**DESCRIPTION OF THE TASK:** Without leaving anything out, print every line of the data.

**SOURCE DATA:**

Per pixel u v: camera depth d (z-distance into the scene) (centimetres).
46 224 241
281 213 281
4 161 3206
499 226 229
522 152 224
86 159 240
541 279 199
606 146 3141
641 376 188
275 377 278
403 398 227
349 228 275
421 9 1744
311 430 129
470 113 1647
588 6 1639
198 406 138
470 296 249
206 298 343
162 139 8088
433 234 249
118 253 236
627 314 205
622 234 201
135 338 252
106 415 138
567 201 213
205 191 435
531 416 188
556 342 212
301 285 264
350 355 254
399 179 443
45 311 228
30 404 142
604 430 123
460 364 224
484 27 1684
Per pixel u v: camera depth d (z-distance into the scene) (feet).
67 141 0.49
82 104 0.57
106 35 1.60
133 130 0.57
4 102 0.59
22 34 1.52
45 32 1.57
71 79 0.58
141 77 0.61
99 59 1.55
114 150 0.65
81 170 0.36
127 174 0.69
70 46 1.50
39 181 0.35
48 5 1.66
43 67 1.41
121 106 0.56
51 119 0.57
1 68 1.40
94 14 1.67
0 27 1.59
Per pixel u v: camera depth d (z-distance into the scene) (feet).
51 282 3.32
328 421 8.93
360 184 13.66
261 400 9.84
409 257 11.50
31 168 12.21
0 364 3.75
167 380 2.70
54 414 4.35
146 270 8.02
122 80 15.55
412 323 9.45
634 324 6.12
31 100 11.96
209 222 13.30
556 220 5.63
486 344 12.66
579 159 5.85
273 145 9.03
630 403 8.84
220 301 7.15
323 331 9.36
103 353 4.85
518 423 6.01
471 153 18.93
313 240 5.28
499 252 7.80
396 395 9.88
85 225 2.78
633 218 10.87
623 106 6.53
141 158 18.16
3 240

**TASK RESULT:**
Per pixel u v: camera depth d (z-distance into the scene) (centimetres).
46 224 241
281 213 281
4 161 3206
499 226 229
522 152 224
86 159 240
541 279 199
606 146 3141
641 376 188
275 377 278
403 398 227
349 228 275
421 9 1744
311 430 129
470 113 1647
588 6 1639
198 406 138
470 296 249
206 298 343
162 139 8088
433 234 249
118 253 236
627 314 205
622 234 201
135 338 252
106 415 138
567 201 213
205 191 435
531 416 188
556 342 212
301 285 264
350 355 254
399 179 443
45 311 228
30 404 142
604 430 123
460 364 224
484 27 1684
Per pixel u v: camera depth d (z-distance into the scene) (feet).
67 141 0.49
82 104 0.57
106 35 1.60
133 130 0.57
4 102 0.59
22 34 1.52
45 32 1.57
71 79 0.58
141 77 0.61
99 59 1.55
114 150 0.65
81 170 0.36
127 174 0.69
70 46 1.50
39 181 0.35
48 5 1.66
43 67 1.41
121 106 0.56
51 119 0.57
1 68 1.40
94 14 1.67
0 27 1.59
Per pixel u v: camera depth d (z-distance into the scene) (feet).
51 282 3.32
328 421 8.93
360 184 13.66
261 400 9.84
409 257 11.50
31 168 12.21
0 364 3.75
167 380 2.70
54 414 4.35
146 270 8.02
122 80 15.55
412 323 9.45
634 324 6.12
31 100 11.96
209 222 13.30
556 220 5.63
486 344 12.66
579 159 5.85
273 145 9.03
630 403 8.84
220 301 7.15
323 331 9.36
103 353 4.85
518 423 6.01
471 153 18.93
313 240 5.28
499 252 7.80
396 395 9.88
85 225 2.78
633 218 10.87
623 106 6.53
141 158 18.16
3 240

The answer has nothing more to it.